**PAGE EXCERPT**

::::::::

Rare Super Cyclone in the Indian Ocean

The Indian Ocean has just had its first Super Cyclone since 2007. The name of it is “Phailin” and I bet you just pronounced it incorrectly (unless you speak Thai). It’s closer to “PIE-leen” than it is to “FAY-lin”. The name was derived from the Thai word for sapphire. (If you go to Google Translate and translate “sapphire” into Thai, you can click on the “audio” icon {that looks like a speaker} in the lower right corner of the text box to hear a robotic voice pronounce it. You can also click on the fourth suggested translation below the text box and try to pronounce that as well.)

If you’re tired of reading about flooding in this blog, you’re probably going to want to avoid reading about Phailin. It already dumped up to 735 mm (28.9 inches) of rain on the Andaman Islands in a 72-hour period. Aside from the heavy rains, Phailin is a text-book example of “rapid intensification”, as official estimates of the storm’s intensity grew from 35 kt (65 km h-1 or 40 mph) when the storm was first named, to 135 kt (250 km h-1 or 155 mph!) just 48 hours later. Here’s a loop of what that rapid intensification looks like from the geostationary satellite, Meteosat-7. (Those are the Andaman Islands where the cyclone first forms.)

VIIRS being on a polar-orbiting satellite, it’s not possible to get an image of the cyclone every 30 minutes like you can with Meteosat-7. VIIRS only views a cyclone like Phailin twice per day. But, VIIRS can do things that Meteosat-7 can’t. The first is produce infrared (IR) imagery at 375 m resolution. (Meteosat-7 has 5 km resolution.) The image below is from the high resolution IR band, taken at 20:04 UTC 10 October 2013:

VIIRS high-resolution IR image of Super Cyclone Phailin, taken 20:04 UTC 10 October 2013

VIIRS high-resolution IR image of Super Cyclone Phailin, taken 20:04 UTC 10 October 2013

Look at the structure of the clouds surrounding the eye. (You’re definitely going to want to see it at full resolution by clicking on the image, then on the “3875×3019” link below the banner.) VIIRS is detecting wave features in the eyewall that other current IR sensors aren’t able to detect because they don’t have the resolution. The coldest cloud tops are found in the rainband to the west of the eyewall (look for that purple color) and are 179 K (-94 °C). That’s pretty cold!

Also notice the brightness temperature gradient on the west side of the eye is a lot sharper than on the east side of the eye. This is because the satellite is west of eye (the nadir line is along the left edge of the plotted data), looking down on the storm at an angle, revealing details about the side of the eyewall on the east side. Look down on the inside of a cardboard tube or a piece of pipe at an angle to replicate the effect. (Actually, the eye wall of a tropical cyclone slopes away from the center, so it’s more like funnel than a tube. If you go looking for a cardboard tube or a piece of pipe to look at, the results will be inaccurate. Grab a funnel instead.)

::::::::

**QUESTIONS TO ANSWER**
1 > Answer these questions using the Phailin text:
(a) The name Phailin comes from the Thai word for what?
(b) How much rain did Phailin drop on the Andaman Islands, and over how many hours?
(c) What resolution does Meteosat-7 have?
2 > Write out word for word the part of the Phailin text starting with "Also notice the" and going on through "a funnel instead.)".

::::::::

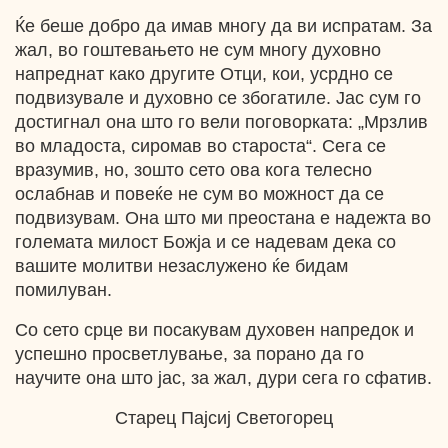
Ќе беше добро да имав многу да ви испратам. За
жал, во гоштевањето не сум многу духовно
напреднат како другите Отци, кои, усрдно се
подвизувале и духовно се збогатиле. Јас сум го
достигнал она што го вели поговорката: „Мрзлив
во младоста, сиромав во староста“. Сега се
вразумив, но, зошто сето ова кога телесно
ослабнав и повеќе не сум во можност да се
подвизувам. Она што ми преостана е надежта во
големата милост Божја и се надевам дека со
вашите молитви незаслужено ќе бидам
помилуван.
Со сето срце ви посакувам духовен напредок и
успешно просветлување, за порано да го
научите она што јас, за жал, дури сега го сфатив.
Старец Пајсиј Светогорец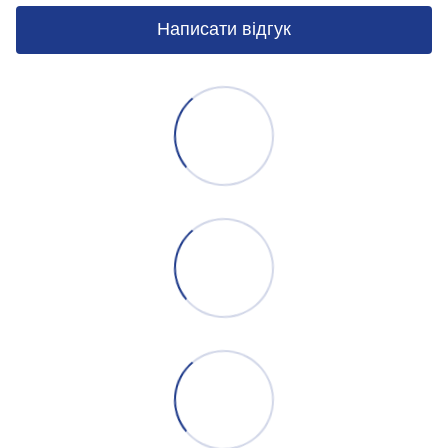
Написати відгук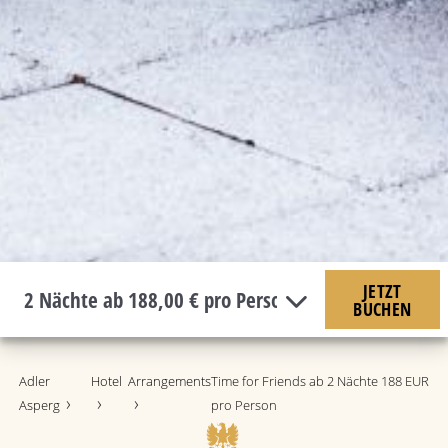
JETZT
BUCHEN
Adler
Hotel
Arrangements
Time for Friends ab 2 Nächte 188 EUR
Asperg
pro Person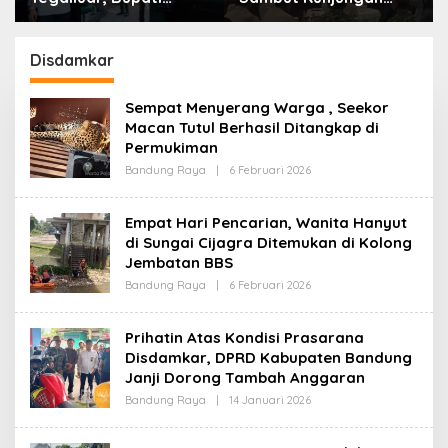
Bandung: Sampah
Kerja Menkopolkam:
Bukan Hanya Urusan
Bentuk Perhatian
Pemerintah
Pemerintah
Disdamkar
Sempat Menyerang Warga , Seekor
Macan Tutul Berhasil Ditangkap di
Permukiman
Bandung Raya
|
6 Februari 2026
O
L
E
H
Empat Hari Pencarian, Wanita Hanyut
R
di Sungai Cijagra Ditemukan di Kolong
E
D
Jembatan BBS
A
K
Bandung Raya
|
6 Februari 2026
O
S
L
I
E
H
Prihatin Atas Kondisi Prasarana
R
Disdamkar, DPRD Kabupaten Bandung
E
D
Janji Dorong Tambah Anggaran
A
K
Bandung Raya
|
14 Januari 2026
O
S
L
I
E
H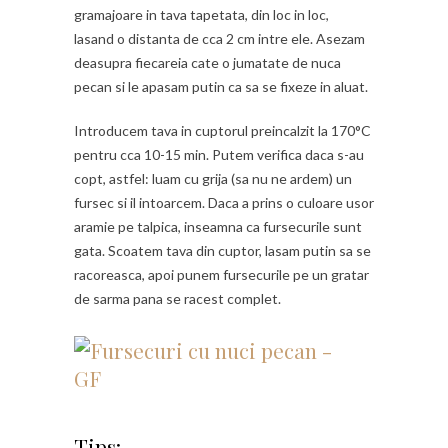
gramajoare in tava tapetata, din loc in loc,
lasand o distanta de cca 2 cm intre ele. Asezam
deasupra fiecareia cate o jumatate de nuca
pecan si le apasam putin ca sa se fixeze in aluat.
Introducem tava in cuptorul preincalzit la 170°C
pentru cca 10-15 min. Putem verifica daca s-au
copt, astfel: luam cu grija (sa nu ne ardem) un
fursec si il intoarcem. Daca a prins o culoare usor
aramie pe talpica, inseamna ca fursecurile sunt
gata. Scoatem tava din cuptor, lasam putin sa se
racoreasca, apoi punem fursecurile pe un gratar
de sarma pana se racest complet.
Tips:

::::::::

**SOLUTIONS**
1 >
(a) Sapphire.
(b) Up to 735 mm (28.9 inches) in 72 hours.
(c) 5 km.

2 >
Also notice the brightness temperature gradient on the west side of the eye is a lot sharper than on the east side of the eye. This is because the satellite is west of eye (the nadir line is along the left edge of the plotted data), looking down on the storm at an angle, revealing details about the side of the eyewall on the east side. Look down on the inside of a cardboard tube or a piece of pipe at an angle to replicate the effect. (Actually, the eye wall of a tropical cyclone slopes away from the center, so it’s more like funnel than a tube. If you go looking for a cardboard tube or a piece of pipe to look at, the results will be inaccurate. Grab a funnel instead.)